9. Conformance, versioning, and open questions
An agent conforms by implementing the scope model (Section 4), the authentication and tier requirements (Section 6), and the consent and audit requirements (Sections 7 and 8), at a declared version and a declared autonomy tier. Conformance composes with Core Patterns: an agent declares Core Patterns vN and Consent, Authority and Scopes vN.
Open questions:
- The registered-agent registry: who operates it, what attestation is required, and how it relates to Visa Verified Agent ID and the FIDO-governed AP2.
- Cap semantics for Tier B: how caps are expressed for products where the premium is not known until quote (most of insurance), for example caps as a ceiling with a re-confirmation trigger above it.
- Renewal autonomy versus fair value: how
renew:autois reconciled with the Consumer Duty fair-value duty so autonomy does not entrench a poor-value renewal. - Cross-surface revocation: how a revocation made in one surface propagates to authority exercised through another.

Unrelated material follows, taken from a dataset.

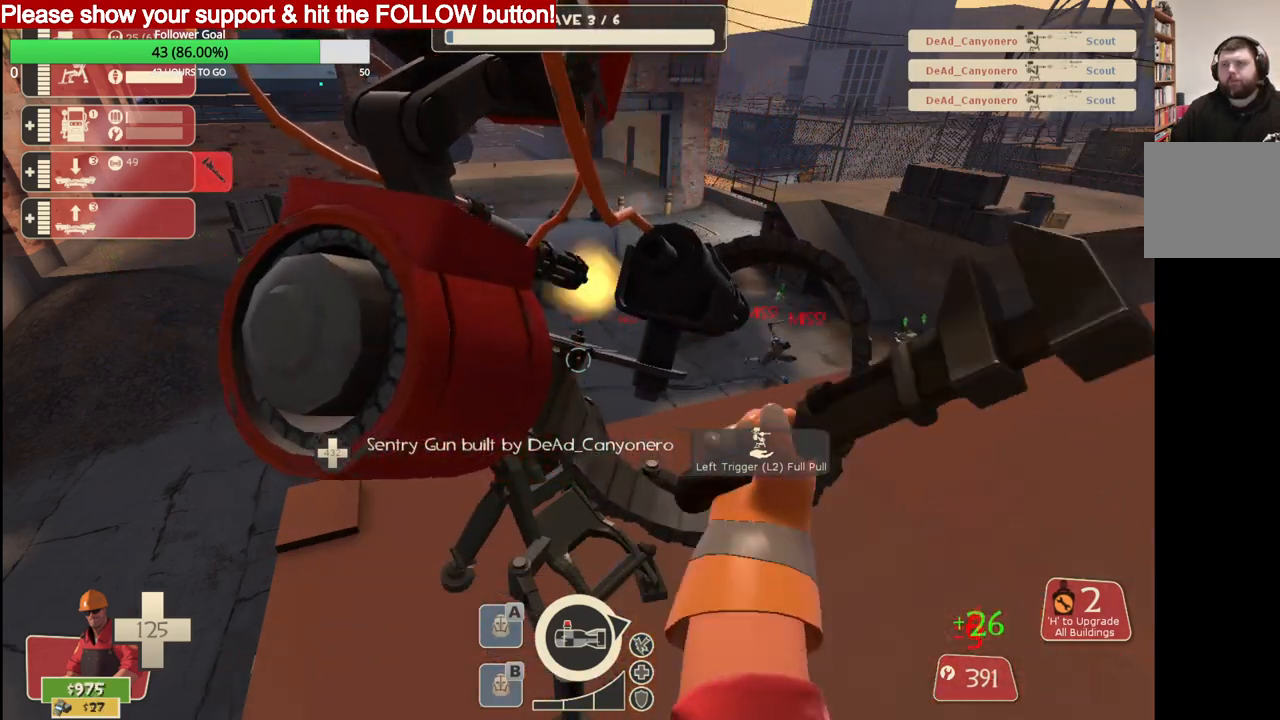
{"buttons": ["R2"], "left_stick": "center", "right_stick": "center", "events": []}
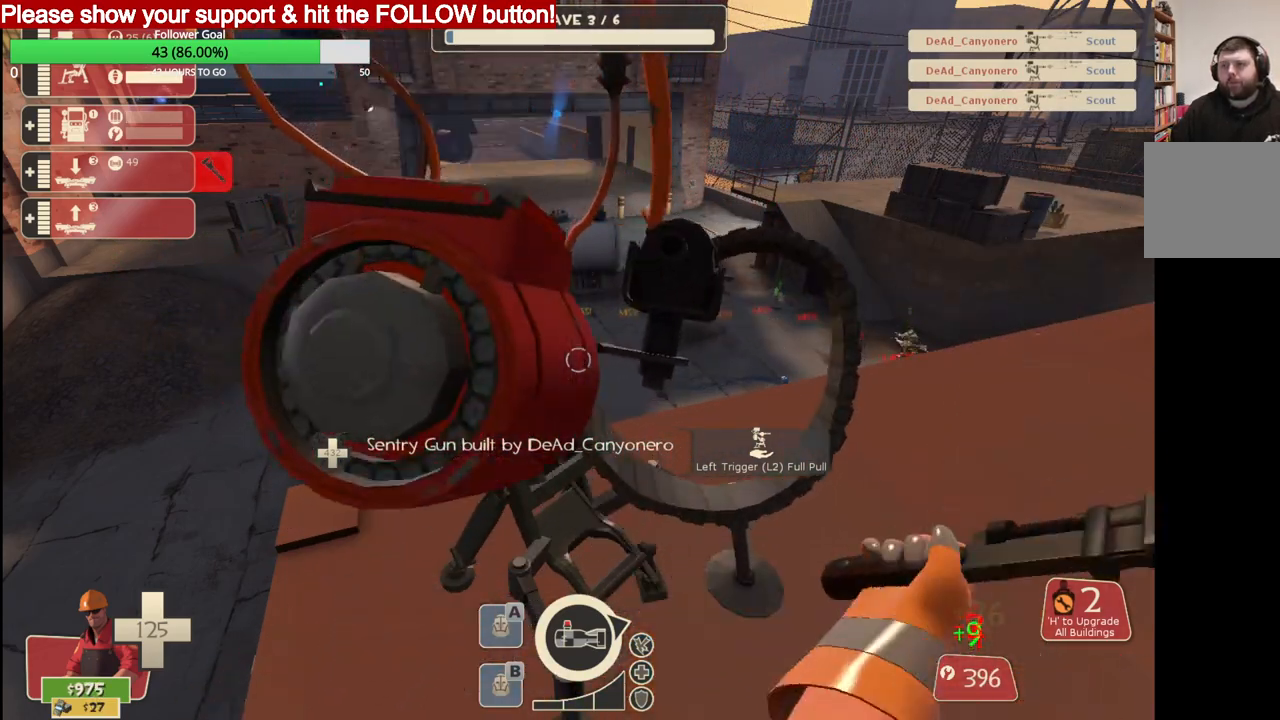
{"buttons": ["R2"], "left_stick": "center", "right_stick": "center", "events": []}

- Claims authority depth: how far
claim:fnolextends before mandatory handover, given fraud and liability sensitivity.
Published as an open standard. Marrow stewards the drafting but does not assert proprietary control over the interface; it interoperates with the agentic-commerce standards named above and defines the regulated authority semantics on top. Carriers, agent platforms, payment networks, and regulators are invited to shape it.